When price gets to flying too very high above the cloud or very low under the cloud, it is warning of a reversal. It will not continue forever. Picture it as a plane that has risen too high above the cloud. It has to come down at least to the top of the cloud.
The other thing you want to pay attention to is the chinkou. If it has crossed the candles, that is a strong indication the trend will continue.
There are many that use the ichimoku as a standalone, because it is really 5 indicators in one, thus one look (ichimoku). I'm not that way. I use my proprietary set of S&R's, the stochastics that I use mainly as a momentum indicator, and TL's. If a market has been wrestling with the idea of breaking through the cloud, and the stochastics is indicating strong momentum, and there was an hourly close on the other side of my weekly S or R, then that is a strong indication we would get a break into the cloud. If it is a thin cloud, then it could break through the other side. If it is a strong move, then there will probably be a retracement back to the cloud, as it will act as support.
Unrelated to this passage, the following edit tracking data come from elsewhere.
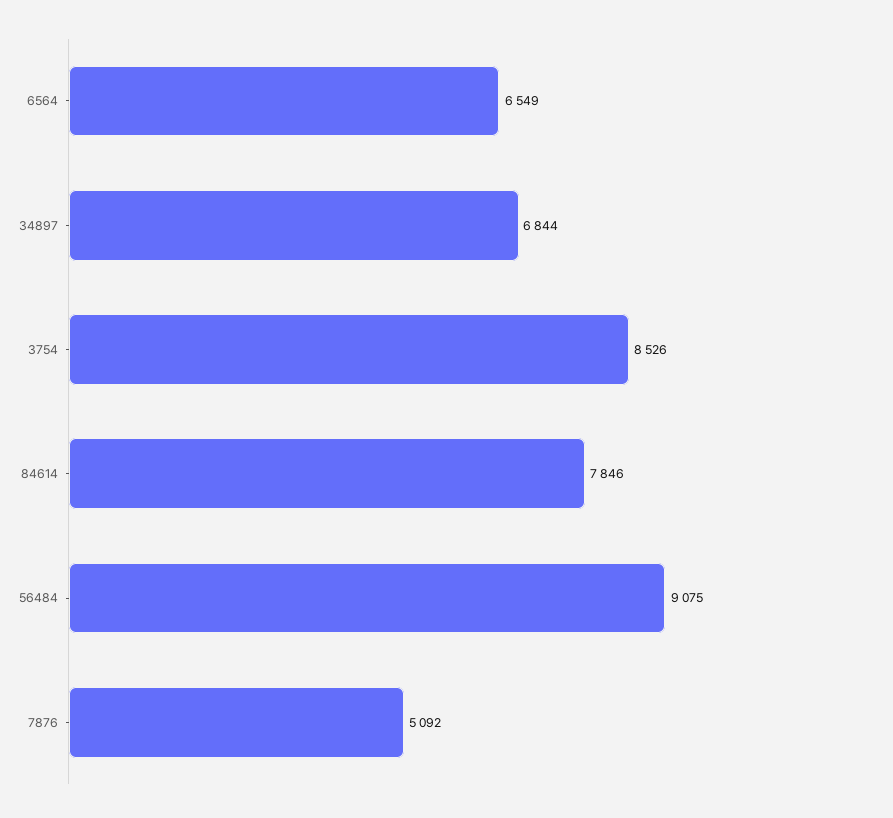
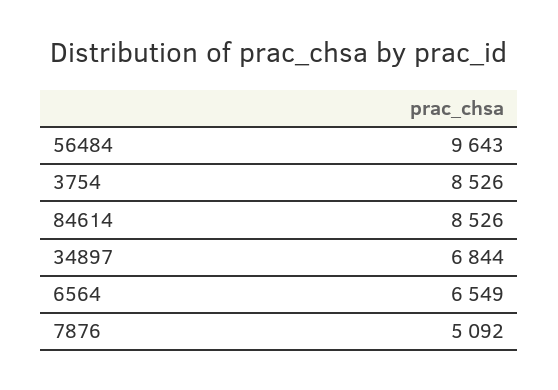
84614: 7846 -> 8526
56484: 9075 -> 9643

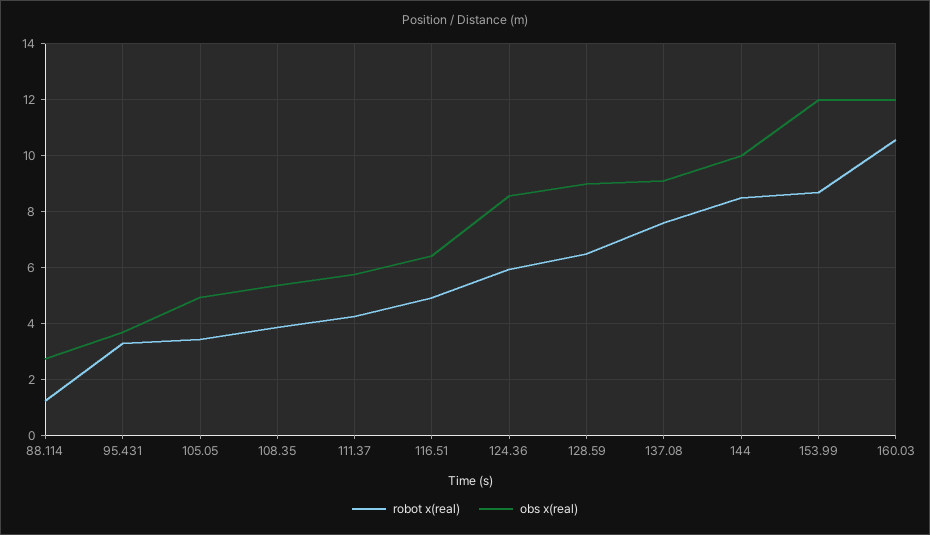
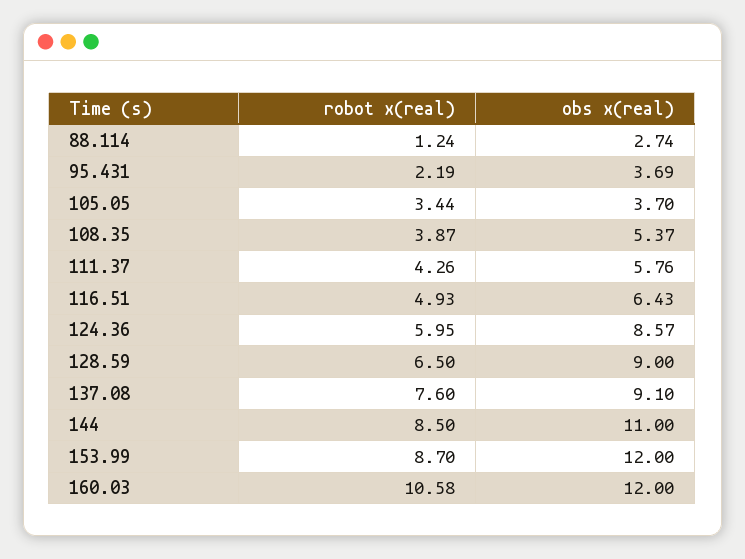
robot x(real), 95.431: 3.25 -> 2.19
obs x(real), 105.05: 5 -> 3.7
obs x(real), 144: 10 -> 11

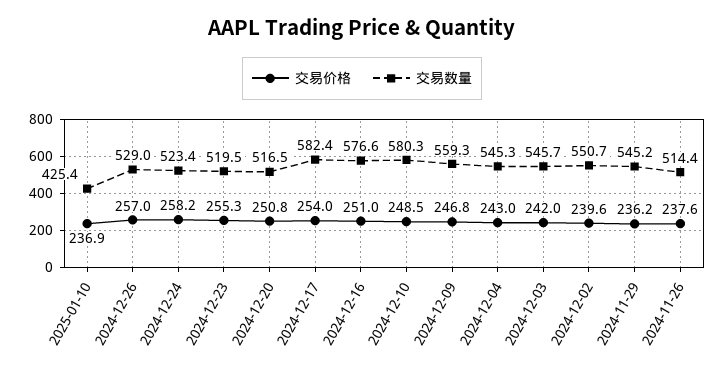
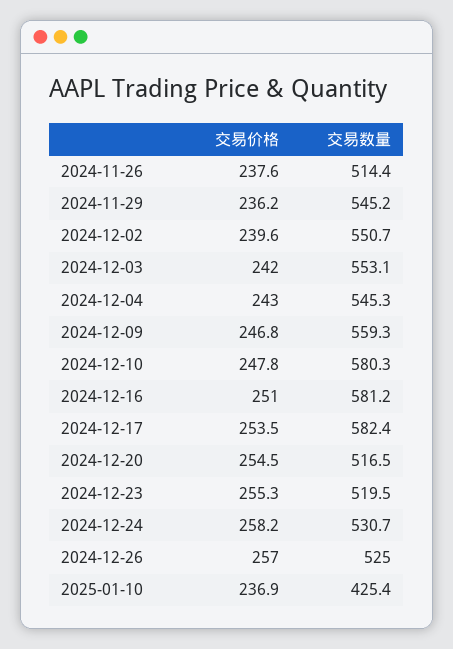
交易数量, 2024-12-26: 529 -> 525
交易数量, 2024-12-24: 523.4 -> 530.7
交易价格, 2024-12-20: 250.8 -> 254.5
交易价格, 2024-12-17: 254 -> 253.5
交易数量, 2024-12-16: 576.6 -> 581.2
交易价格, 2024-12-10: 248.5 -> 247.8
交易数量, 2024-12-03: 545.7 -> 553.1

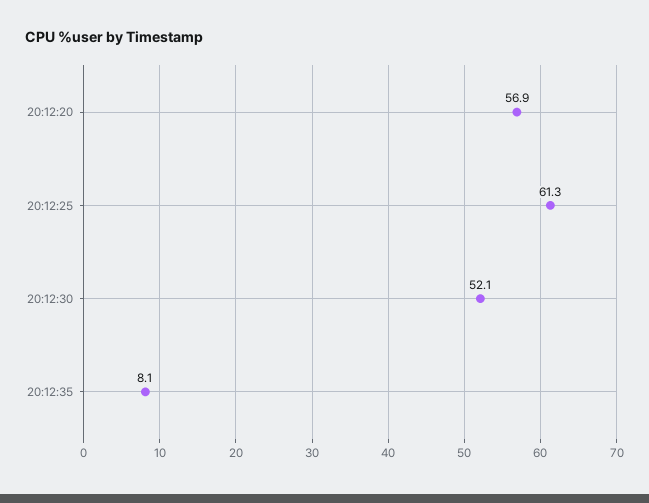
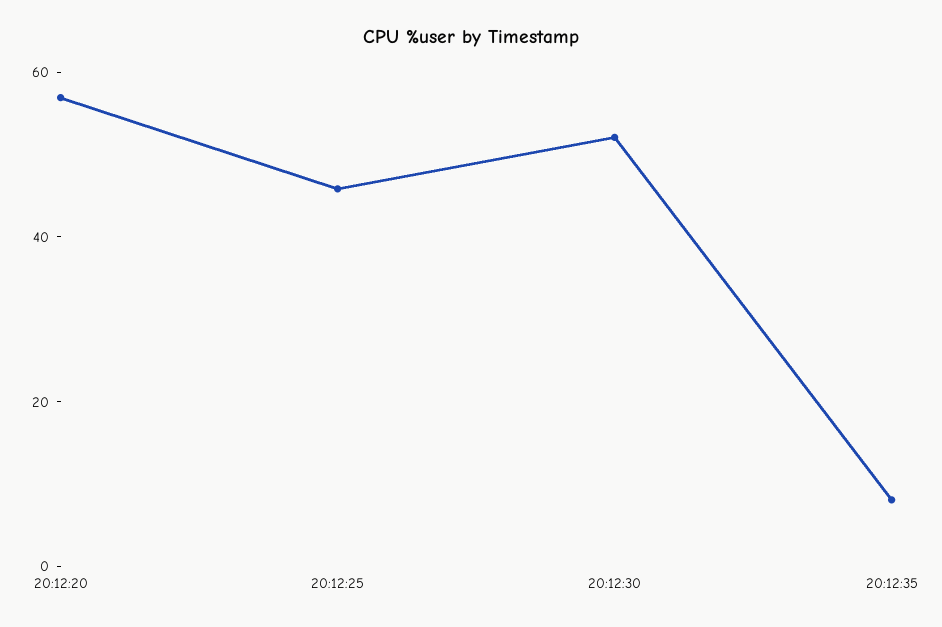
20:12:25: 61.3 -> 45

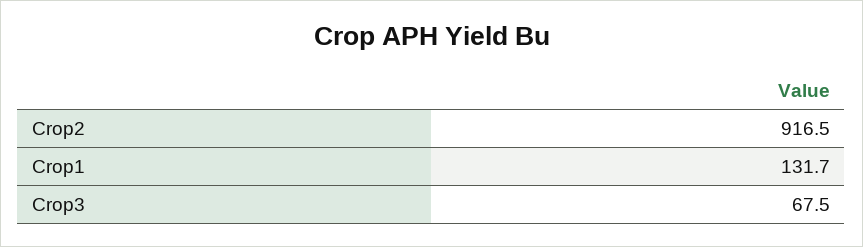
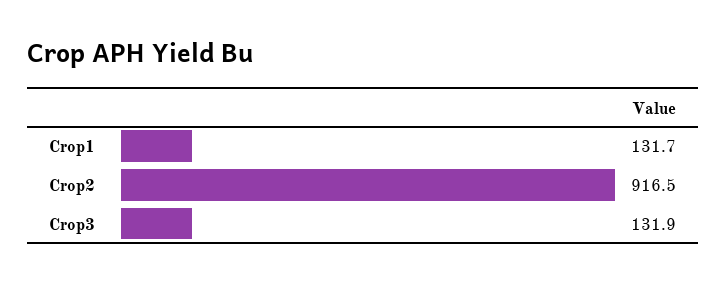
Crop3: 67.5 -> 131.9

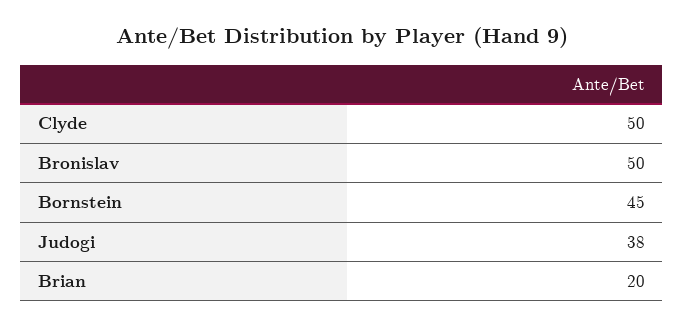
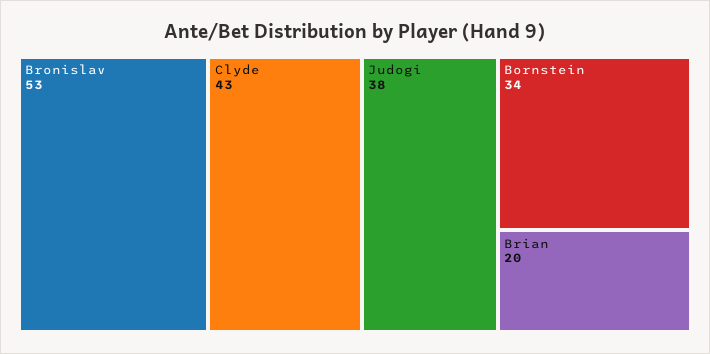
Clyde: 50 -> 43
Bronislav: 50 -> 53
Bornstein: 45 -> 34

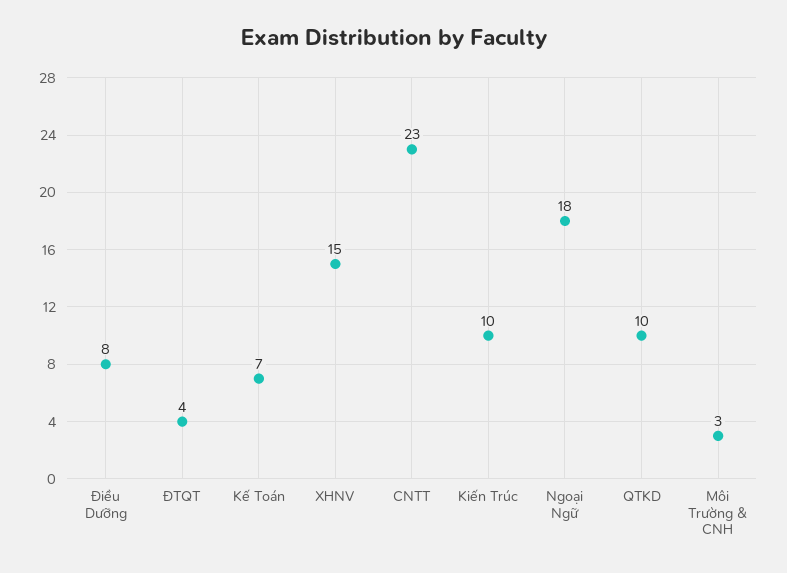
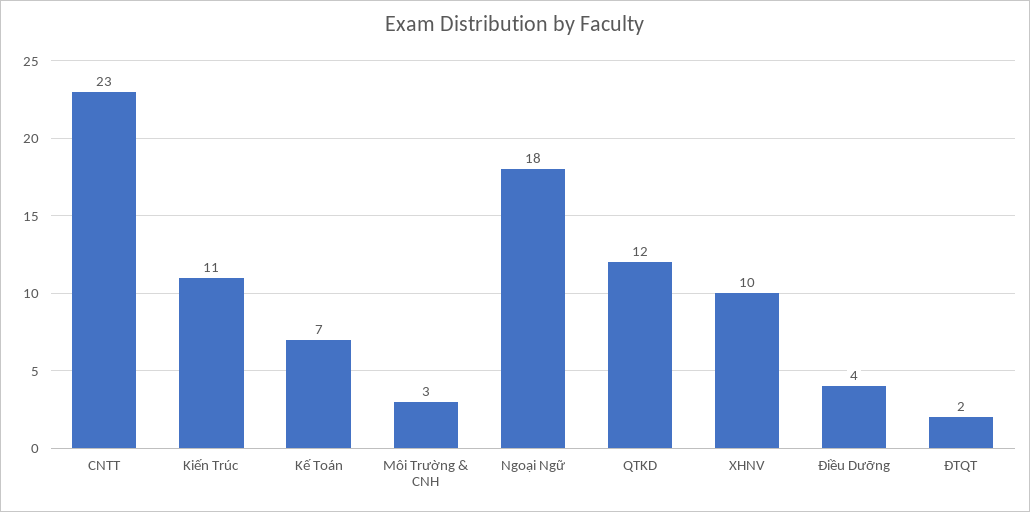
Điều Dưỡng: 8 -> 4
ĐTQT: 4 -> 2
XHNV: 15 -> 10
Kiến Trúc: 10 -> 11
QTKD: 10 -> 12

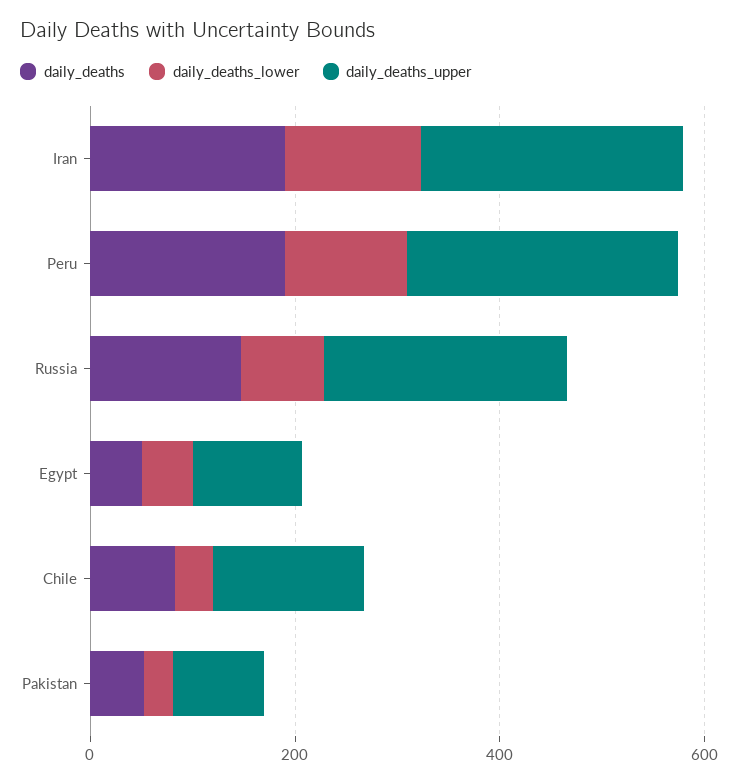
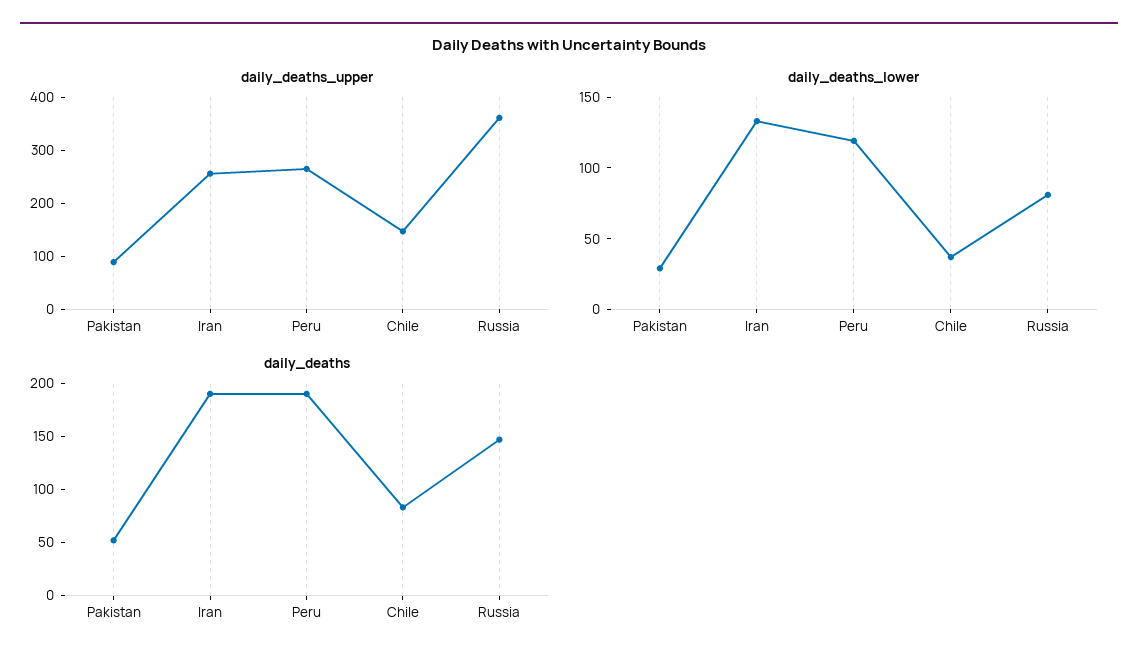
daily_deaths_upper, Russia: 250 -> 360
daily_deaths, Egypt: 50 -> none
daily_deaths_lower, Egypt: 50 -> none
daily_deaths_upper, Egypt: 100 -> none

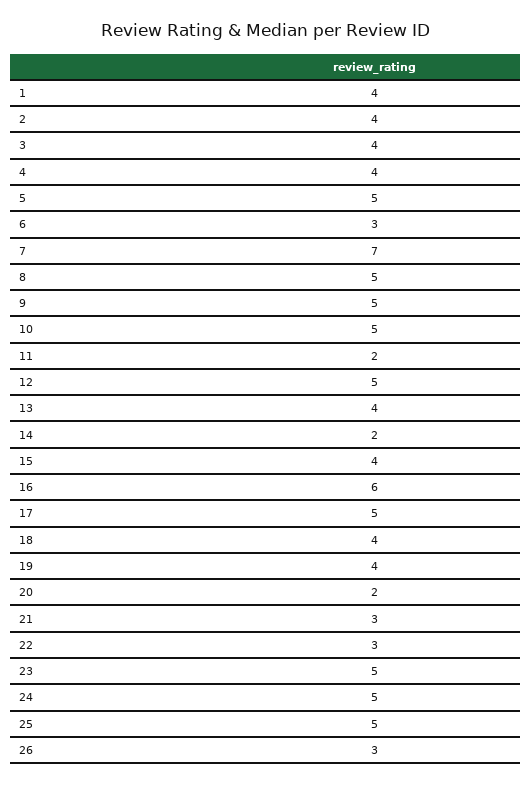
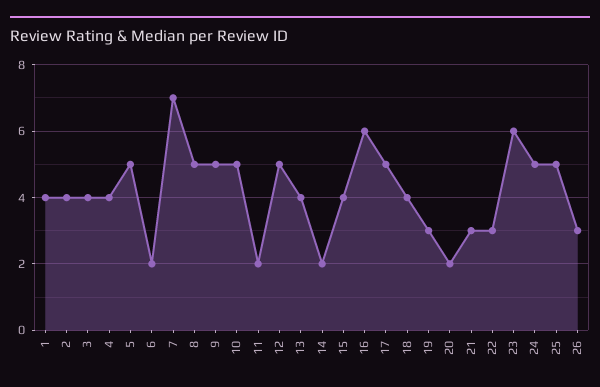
6: 3 -> 2
19: 4 -> 3
23: 5 -> 6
I don't know what the problem is in bring up my charts. They are posted on my blog, but I am not allowed to post it in an open forum, and I understand the moderators' reasons for that.
You do have the right idea in using a straight rigid line as containment S or R.If price seeks too far below that line, or rises to high above it, then you can expect a gravitational pull back to it, as it represents market equilibrium.
Another thing I do is watch the different time frames. If I am expecting a pullback on the daily, but the weekly is indicating the opposite, then ichimoku is saying, "Be careful." Take your position, but don't be too comfortable. I had a short on the EUR/USD because of what I was seeing on the 4-hour and daily charts, but the weekly was saying we are still headed up. I jumped out of the short for about 110 pips, and then reversed direction on it, and it all worked out. Oh yeah, LOL, I reversed direction again, so you might need a road map to keep up. I hope that clears it up a little. Feel free to comment more. You'd be surprised. By talking about the methodology, I benefit too, because it helps in further ensconcing the principles. I'm a very confident trader, but still humbled at what there is to learn. My desire is always, that the benefit is mutual.
Greetings and thanks for your postings. I am also using the ichimoku cloud but rather new to this methodology. If you feel comfortable, can you describe the parameters you use and how you use the cloud formation in your trading. Since the cloud is formed 26 periods out, I have been using the already formed Kijun line (when it flattens) to project future price levels. It has some merit but certainly a work in progress. I look forward to hearing from you. BTW, I was unable to open the attachments on all your postings - the error message stated something about an invalid postings.